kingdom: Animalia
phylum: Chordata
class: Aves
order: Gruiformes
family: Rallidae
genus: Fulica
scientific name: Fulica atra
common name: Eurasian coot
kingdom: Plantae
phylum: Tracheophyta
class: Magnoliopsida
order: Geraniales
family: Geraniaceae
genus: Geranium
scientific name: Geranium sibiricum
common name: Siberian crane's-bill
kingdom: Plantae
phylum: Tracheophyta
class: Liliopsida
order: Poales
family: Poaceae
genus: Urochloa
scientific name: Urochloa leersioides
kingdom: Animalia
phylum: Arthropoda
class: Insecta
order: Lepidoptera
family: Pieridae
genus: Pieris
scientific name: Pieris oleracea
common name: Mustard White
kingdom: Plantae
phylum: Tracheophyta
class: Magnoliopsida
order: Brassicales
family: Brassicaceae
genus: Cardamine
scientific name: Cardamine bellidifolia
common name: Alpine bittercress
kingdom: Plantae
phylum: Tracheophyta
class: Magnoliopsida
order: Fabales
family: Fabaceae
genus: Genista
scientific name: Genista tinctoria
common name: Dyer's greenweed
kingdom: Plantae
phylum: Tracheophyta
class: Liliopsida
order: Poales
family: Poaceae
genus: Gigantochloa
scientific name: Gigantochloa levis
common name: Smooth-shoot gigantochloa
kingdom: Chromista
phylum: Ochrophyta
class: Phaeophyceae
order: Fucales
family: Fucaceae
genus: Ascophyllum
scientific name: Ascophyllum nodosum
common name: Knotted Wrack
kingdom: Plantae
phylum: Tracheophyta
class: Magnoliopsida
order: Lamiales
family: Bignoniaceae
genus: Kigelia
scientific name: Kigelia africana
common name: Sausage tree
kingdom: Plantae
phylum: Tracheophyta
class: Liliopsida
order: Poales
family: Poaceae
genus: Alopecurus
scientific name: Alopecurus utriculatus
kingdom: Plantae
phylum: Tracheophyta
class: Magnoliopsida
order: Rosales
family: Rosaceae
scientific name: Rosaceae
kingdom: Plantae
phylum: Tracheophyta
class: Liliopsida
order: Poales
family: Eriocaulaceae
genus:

****

#### Stated goal
Reproduce every line of the records above verbatim, with nothing added or changed.

#### Result for this task
kingdom: Animalia
phylum: Chordata
class: Aves
order: Gruiformes
family: Rallidae
genus: Fulica
scientific name: Fulica atra
common name: Eurasian coot
kingdom: Plantae
phylum: Tracheophyta
class: Magnoliopsida
order: Geraniales
family: Geraniaceae
genus: Geranium
scientific name: Geranium sibiricum
common name: Siberian crane's-bill
kingdom: Plantae
phylum: Tracheophyta
class: Liliopsida
order: Poales
family: Poaceae
genus: Urochloa
scientific name: Urochloa leersioides
kingdom: Animalia
phylum: Arthropoda
class: Insecta
order: Lepidoptera
family: Pieridae
genus: Pieris
scientific name: Pieris oleracea
common name: Mustard White
kingdom: Plantae
phylum: Tracheophyta
class: Magnoliopsida
order: Brassicales
family: Brassicaceae
genus: Cardamine
scientific name: Cardamine bellidifolia
common name: Alpine bittercress
kingdom: Plantae
phylum: Tracheophyta
class: Magnoliopsida
order: Fabales
family: Fabaceae
genus: Genista
scientific name: Genista tinctoria
common name: Dyer's greenweed
kingdom: Plantae
phylum: Tracheophyta
class: Liliopsida
order: Poales
family: Poaceae
genus: Gigantochloa
scientific name: Gigantochloa levis
common name: Smooth-shoot gigantochloa
kingdom: Chromista
phylum: Ochrophyta
class: Phaeophyceae
order: Fucales
family: Fucaceae
genus: Ascophyllum
scientific name: Ascophyllum nodosum
common name: Knotted Wrack
kingdom: Plantae
phylum: Tracheophyta
class: Magnoliopsida
order: Lamiales
family: Bignoniaceae
genus: Kigelia
scientific name: Kigelia africana
common name: Sausage tree
kingdom: Plantae
phylum: Tracheophyta
class: Liliopsida
order: Poales
family: Poaceae
genus: Alopecurus
scientific name: Alopecurus utriculatus
kingdom: Plantae
phylum: Tracheophyta
class: Magnoliopsida
order: Rosales
family: Rosaceae
scientific name: Rosaceae
kingdom: Plantae
phylum: Tracheophyta
class: Liliopsida
order: Poales
family: Eriocaulaceae
genus:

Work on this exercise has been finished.